I read this back in 2008 or something and my reaction was kind of “meh.” So when the Booker Prize Reading Group chose it for discussion I was going to rely on memory. But the books are all Man Booker listers and it’s a great group of perceptive readers – maybe I’ll get more out of it the second time.
Well – my eyes just aren’t what they were so I had to order the Kindle version and then I found the Audbile version was seriously reduced in price because I had the Kindle. So that’s what I did – I listened to the Audible and did some rereading from the Kindle plus having the Kindle to take to bed – a favorite thing while playing majohg on ye olde Mac (or watering the weeds or doing chores).
The results? The second read here is much, much better than the first although I certainly see why I got more than a bit lost the first time. A common pitfall of literary thrillers is that the literary has a tendency to slow down the suspense and that’s true here. So the first reading was all about plot – what’s going on? Where is Jennifer and what’s with the money? Why has Billie been returned alone and what is it she won’t talk about – why won’t she talk at all? What’s with the men on horses outside the neighboring ancient gothic castle in Ireland?

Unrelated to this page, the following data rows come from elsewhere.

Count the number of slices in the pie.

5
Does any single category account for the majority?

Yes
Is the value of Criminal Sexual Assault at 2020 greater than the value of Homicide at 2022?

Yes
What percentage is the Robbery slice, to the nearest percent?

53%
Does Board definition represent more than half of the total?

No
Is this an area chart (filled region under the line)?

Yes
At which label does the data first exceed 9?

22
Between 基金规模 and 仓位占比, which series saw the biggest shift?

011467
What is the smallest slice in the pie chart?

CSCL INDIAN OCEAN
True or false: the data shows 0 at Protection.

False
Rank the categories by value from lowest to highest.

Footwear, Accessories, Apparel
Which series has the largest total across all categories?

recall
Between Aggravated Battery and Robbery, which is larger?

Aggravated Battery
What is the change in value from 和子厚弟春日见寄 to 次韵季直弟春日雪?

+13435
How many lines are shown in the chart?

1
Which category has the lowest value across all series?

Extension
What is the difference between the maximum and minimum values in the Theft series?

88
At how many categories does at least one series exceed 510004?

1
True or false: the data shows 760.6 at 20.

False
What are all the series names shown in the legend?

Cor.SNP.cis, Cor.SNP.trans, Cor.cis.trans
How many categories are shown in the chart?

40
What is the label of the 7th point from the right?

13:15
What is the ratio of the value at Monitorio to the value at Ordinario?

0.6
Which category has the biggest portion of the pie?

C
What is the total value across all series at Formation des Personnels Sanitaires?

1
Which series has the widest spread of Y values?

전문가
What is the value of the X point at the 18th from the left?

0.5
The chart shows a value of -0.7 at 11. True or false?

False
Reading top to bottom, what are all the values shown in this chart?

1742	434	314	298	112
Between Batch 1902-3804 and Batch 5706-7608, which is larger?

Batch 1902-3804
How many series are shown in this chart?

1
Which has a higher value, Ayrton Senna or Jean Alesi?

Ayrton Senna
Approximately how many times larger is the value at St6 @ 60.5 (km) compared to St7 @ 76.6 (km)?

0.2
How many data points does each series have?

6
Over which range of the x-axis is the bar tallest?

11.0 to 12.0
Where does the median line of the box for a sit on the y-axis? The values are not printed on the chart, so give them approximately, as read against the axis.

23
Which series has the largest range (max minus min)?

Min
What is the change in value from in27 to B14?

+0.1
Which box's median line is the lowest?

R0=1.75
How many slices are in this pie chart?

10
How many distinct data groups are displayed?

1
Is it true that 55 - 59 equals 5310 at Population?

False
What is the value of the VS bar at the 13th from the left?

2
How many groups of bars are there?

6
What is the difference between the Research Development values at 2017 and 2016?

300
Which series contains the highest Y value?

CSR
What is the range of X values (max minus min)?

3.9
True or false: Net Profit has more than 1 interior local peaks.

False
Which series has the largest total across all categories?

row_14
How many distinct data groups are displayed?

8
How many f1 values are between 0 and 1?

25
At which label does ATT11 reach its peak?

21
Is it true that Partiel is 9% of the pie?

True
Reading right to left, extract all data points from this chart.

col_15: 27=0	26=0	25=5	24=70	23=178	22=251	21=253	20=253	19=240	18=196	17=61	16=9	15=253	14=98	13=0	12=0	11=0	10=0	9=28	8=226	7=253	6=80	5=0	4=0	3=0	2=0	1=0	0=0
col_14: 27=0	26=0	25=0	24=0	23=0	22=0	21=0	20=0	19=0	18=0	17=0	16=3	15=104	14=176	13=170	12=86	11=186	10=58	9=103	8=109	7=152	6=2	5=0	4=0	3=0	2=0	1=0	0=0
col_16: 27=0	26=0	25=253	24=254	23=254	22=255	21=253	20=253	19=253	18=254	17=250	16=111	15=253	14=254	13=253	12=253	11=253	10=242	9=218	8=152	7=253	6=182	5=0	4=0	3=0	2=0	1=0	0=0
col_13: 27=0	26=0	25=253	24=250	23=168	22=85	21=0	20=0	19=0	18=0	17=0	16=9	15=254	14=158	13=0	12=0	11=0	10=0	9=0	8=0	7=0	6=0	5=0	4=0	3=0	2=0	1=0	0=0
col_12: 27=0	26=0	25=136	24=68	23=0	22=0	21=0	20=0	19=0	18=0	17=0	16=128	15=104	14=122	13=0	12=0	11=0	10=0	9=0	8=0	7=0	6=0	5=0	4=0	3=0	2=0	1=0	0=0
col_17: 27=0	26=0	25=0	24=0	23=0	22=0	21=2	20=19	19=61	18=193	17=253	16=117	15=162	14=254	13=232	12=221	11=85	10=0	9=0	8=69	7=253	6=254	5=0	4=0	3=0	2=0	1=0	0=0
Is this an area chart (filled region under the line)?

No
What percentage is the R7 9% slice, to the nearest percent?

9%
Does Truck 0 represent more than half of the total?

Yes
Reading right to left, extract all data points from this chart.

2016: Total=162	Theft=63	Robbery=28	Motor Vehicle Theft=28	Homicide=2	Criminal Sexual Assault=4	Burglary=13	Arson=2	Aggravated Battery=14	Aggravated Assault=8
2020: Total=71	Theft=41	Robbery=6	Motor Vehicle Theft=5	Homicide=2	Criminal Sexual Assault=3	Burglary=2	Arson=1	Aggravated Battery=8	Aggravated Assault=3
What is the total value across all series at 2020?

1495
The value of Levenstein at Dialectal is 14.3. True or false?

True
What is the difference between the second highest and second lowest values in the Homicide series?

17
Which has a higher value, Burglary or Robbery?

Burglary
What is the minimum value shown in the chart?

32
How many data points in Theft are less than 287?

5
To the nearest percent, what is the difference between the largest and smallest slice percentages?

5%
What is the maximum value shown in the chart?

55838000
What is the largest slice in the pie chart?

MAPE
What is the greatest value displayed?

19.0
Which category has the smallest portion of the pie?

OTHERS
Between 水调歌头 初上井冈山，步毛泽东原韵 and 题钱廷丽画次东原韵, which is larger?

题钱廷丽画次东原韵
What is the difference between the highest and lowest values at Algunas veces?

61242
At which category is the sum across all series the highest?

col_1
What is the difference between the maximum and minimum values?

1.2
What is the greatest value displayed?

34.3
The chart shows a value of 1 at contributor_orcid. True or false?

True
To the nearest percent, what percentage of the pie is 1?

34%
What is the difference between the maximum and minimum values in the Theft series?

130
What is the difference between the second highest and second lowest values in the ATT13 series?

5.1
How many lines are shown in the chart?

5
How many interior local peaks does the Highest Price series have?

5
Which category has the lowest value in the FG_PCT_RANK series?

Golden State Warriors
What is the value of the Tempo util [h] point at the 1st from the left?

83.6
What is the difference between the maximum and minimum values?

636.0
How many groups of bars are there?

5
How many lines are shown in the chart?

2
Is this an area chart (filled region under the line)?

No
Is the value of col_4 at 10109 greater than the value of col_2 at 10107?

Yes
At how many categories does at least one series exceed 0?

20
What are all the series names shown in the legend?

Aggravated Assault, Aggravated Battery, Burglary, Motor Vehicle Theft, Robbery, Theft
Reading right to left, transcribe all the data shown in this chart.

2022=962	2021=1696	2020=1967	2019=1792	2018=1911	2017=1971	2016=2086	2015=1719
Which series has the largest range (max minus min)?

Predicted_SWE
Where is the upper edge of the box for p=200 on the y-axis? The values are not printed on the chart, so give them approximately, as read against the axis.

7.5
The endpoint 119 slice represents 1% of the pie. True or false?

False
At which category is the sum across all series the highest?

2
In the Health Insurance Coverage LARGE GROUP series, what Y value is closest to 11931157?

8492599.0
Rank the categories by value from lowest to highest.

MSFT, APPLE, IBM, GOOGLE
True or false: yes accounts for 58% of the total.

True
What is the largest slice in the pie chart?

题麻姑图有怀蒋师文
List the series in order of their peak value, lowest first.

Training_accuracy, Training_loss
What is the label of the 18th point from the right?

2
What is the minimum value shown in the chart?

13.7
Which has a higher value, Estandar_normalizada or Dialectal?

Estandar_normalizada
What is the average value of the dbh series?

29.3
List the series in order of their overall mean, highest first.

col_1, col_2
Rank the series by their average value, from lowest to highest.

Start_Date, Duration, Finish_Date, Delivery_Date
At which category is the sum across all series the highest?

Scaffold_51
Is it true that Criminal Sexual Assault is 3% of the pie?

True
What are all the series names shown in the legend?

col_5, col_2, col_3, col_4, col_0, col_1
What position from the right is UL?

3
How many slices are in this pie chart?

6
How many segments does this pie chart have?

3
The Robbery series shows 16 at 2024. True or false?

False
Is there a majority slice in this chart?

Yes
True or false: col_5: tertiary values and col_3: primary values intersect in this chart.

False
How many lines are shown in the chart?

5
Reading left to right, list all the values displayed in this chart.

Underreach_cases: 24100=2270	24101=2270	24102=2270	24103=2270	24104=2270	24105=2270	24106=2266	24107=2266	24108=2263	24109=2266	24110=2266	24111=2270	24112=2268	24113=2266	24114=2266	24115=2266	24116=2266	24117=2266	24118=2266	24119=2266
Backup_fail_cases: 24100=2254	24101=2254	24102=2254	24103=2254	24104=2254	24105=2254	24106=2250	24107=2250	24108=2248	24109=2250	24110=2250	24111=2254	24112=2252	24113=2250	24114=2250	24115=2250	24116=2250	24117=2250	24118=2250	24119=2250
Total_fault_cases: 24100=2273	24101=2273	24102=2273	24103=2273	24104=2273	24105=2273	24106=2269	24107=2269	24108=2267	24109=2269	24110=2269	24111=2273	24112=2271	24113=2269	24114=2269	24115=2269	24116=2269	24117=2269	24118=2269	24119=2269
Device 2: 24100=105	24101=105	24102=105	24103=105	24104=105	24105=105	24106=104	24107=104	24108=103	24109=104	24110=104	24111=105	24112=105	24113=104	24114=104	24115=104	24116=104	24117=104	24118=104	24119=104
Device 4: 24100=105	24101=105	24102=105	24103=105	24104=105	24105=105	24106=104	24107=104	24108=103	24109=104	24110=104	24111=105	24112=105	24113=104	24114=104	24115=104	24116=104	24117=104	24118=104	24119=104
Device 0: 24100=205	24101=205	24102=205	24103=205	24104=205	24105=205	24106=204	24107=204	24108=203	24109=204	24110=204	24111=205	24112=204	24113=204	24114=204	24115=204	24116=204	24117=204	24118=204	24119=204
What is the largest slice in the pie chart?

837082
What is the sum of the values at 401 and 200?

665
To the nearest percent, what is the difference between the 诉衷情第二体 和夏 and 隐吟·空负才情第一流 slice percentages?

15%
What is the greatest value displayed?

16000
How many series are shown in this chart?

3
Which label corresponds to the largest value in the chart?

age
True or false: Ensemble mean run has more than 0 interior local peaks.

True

The answers to these questions became much clearer on the second reading – (and 3rd if the Kindle and Audible are separate – but no – same reading.)
The Epigraph is from “Tom Traubert’s Blues” per Wiki is aka – “Four Sheets to the Wind in Copenhagen” and sometimes referred to incorrectly as “Waltzing Matilda”, the song from which it borrows. American musician Tom Waits wrote and sang this one.
A-and – Scully was certainly waltzing some kind of Matilda there – and he’s got a “billy” (Billie) too – like in the song – like in the original scene!.)
Scattered throughout are sections of Raglan Road – (only one stanza missing) – Do the Parts fits with the themes? – Yes, totally fitting – I wonder if it separates out into meaningful pieces or if that was simply stylistic. Kavenaugh and Luke Kelly
The book opens with (Fred) Scully, an Australian, fixing a small, very old and deteriorating house in northern Ireland. He and his pregnant wife Jennifer bought the house on one of her whims. Then Jennifer returned to Australia with Billy to tie up ends. Scully meets the neighbors and one night experiences an eerie and threatening scene with horses and armed men outside the gothic castle on the neighboring property.
The house in Australia sells very quickly, but only Billie returns – there’s no word about Jennifer. Not only that, but Billie is obviously shaken to her core and won’t talk. Scully and Jennifer have been vagabonding for several years so he now he decides to take Billie and go look for his wife by revisiting some favorite places thinking something might have happened to her – she might have had a “spell,” or something happened to the baby – worried and angry – but why has she not contacted him?
Scully and Billie travel back to an island near Greece but find no trace of Jennifer – are told by old and less than reliable friends to leave. Now the plot really takes over because at heart The Riders is really a thriller so the tension, action and suspense builds. (And I was totally caught up in it because I’d forgot how it ended!)
Scully is an odd character – he’s male and completely besotted by Jennifer and tends to follow her lead. In the places they live he does hard manual labor to provide the basics for the family while Jennifer dallies in the arts and decides where to live and what to take up next. She’s “finding herself.” He also tends to be the caretaker of their child. creates a nest for the family in Ireland, waits for Jennifer and then chases after her.
Winton has used a lot of symbolism, there are the horses and numerous Christian references and I don’t think I understand the half of it (and the half I have a handle on would entail spoilers). But the language is wonderful – way richer and more complex than your average thriller, the structure is very interesting, surprising at times, the characters are well drawn but not overly so, and the various European settings are distinct and very nicely drawn.
I believe there are drugs and child abuse involved here, too – read carefully – nothing is overtly stated but there’s the missing money and Amsterdam, the cocaine mention, Billie’s urination problem, her “knowingness” and the photos of Jennifer. There’s more – Scully is seriously co-dependent while Billie is incredibly needy.
Bottom line – this reading was way better than the first time and I think I might need to see if I can find any explanations of the symbolism – is it haunting – an omen – ? Is Scully a kind of Christ symbol – in what way?